Does Context Length Matters?
The stateof.ai 2023 report highlights (page 23,24) the importance of context length in language models (LMs) and its impact on their performance. Traditionally, parameter count has been used as a proxy for a model’s capabilities, but recent research indicates that the size of the input text can sometimes constrain these capabilities. This makes context length an important factor in the effectiveness of language models.

One of the main benefits of large language models (LLMs) is their few-shot capabilities, which allow them to respond to queries without additional training. However, this is often limited by the context length, leading to a computational and memory bottleneck. To address this issue, various innovations have been developed to increase the context length of LLMs, such as FlashAttention, which reduces the memory footprint of attention, and ALiBi, which allows models to be trained on small contexts but run inference on larger ones.

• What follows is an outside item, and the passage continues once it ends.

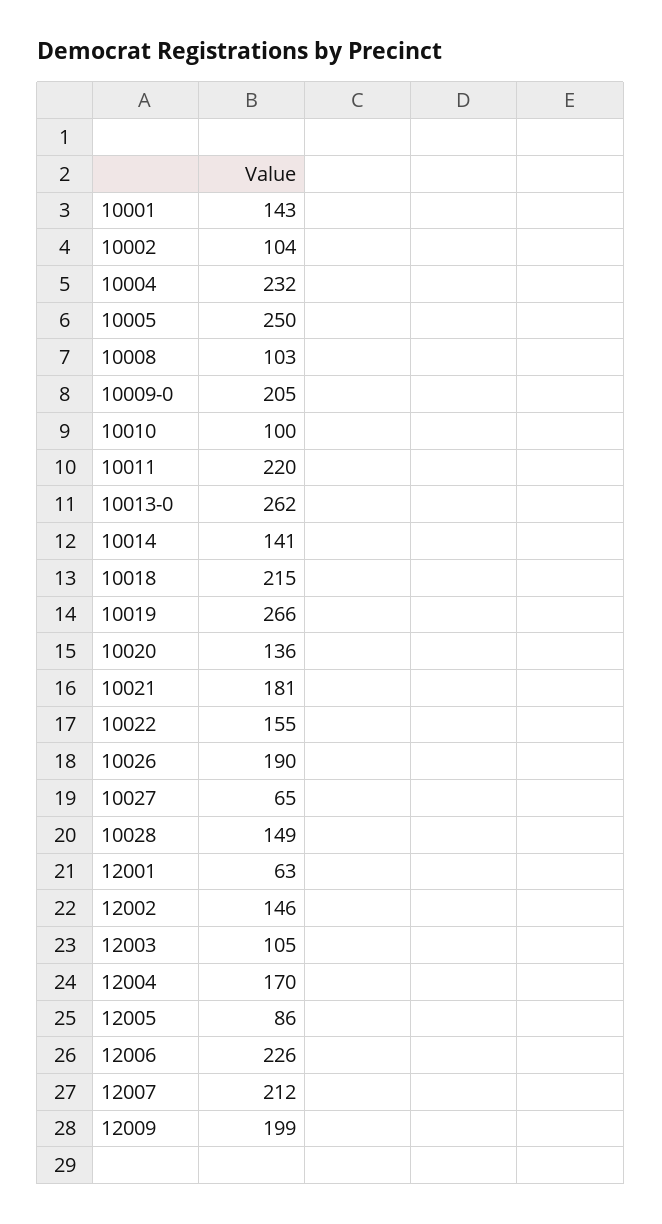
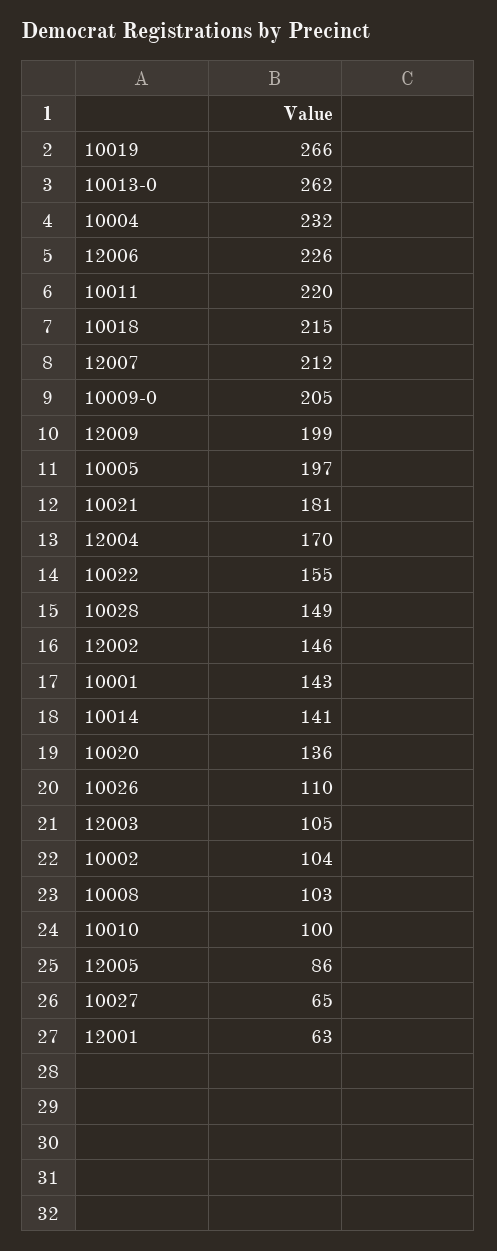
10005: 250 -> 197
10026: 190 -> 110

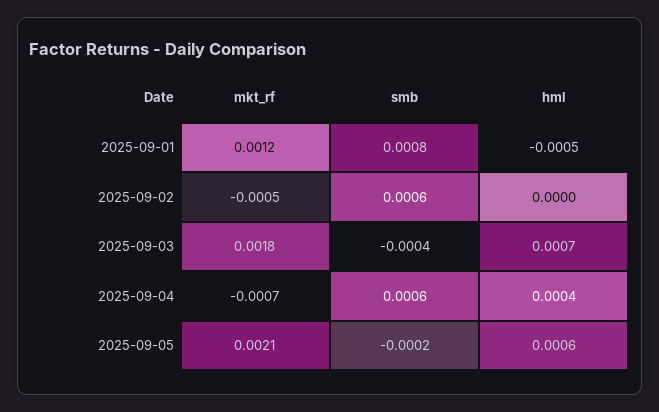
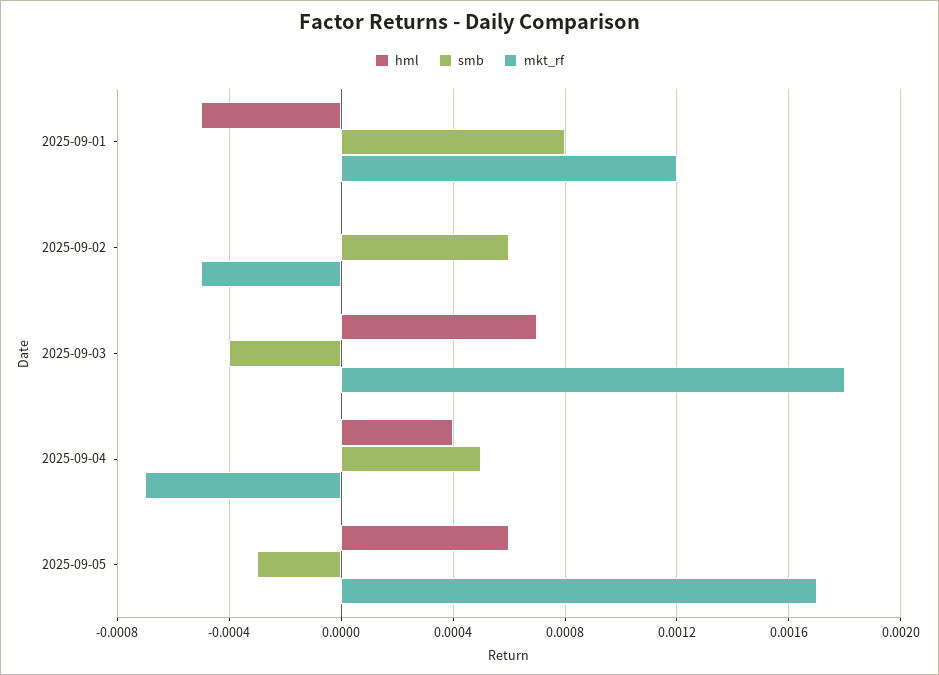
smb, 2025-09-04: 0.0006 -> 0.0005
mkt_rf, 2025-09-05: 0.0021 -> 0.0017
smb, 2025-09-05: -0.0002 -> -0.0003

The report lists several long-context LLMs, such as Anthropic’s Claude with a 100K token length, OpenAI’s GPT-4 with 32K, MosaicML MPT-7B with over 65K, and LMSys’s LongChat with 16K. However, it raises the question of whether context length is the only factor that matters.
Further research from Samaya.ai, UC Berkeley, Stanford, and LMSYS.org challenges the notion that longer context lengths always lead to better performance. The study found that performance was better when relevant information was at the beginning or end of the input, but decreased as the input length increased. This was particularly true for multi-document question answering and key-value retrieval tasks. Additionally, proprietary models were found to struggle less with longer context lengths than open models.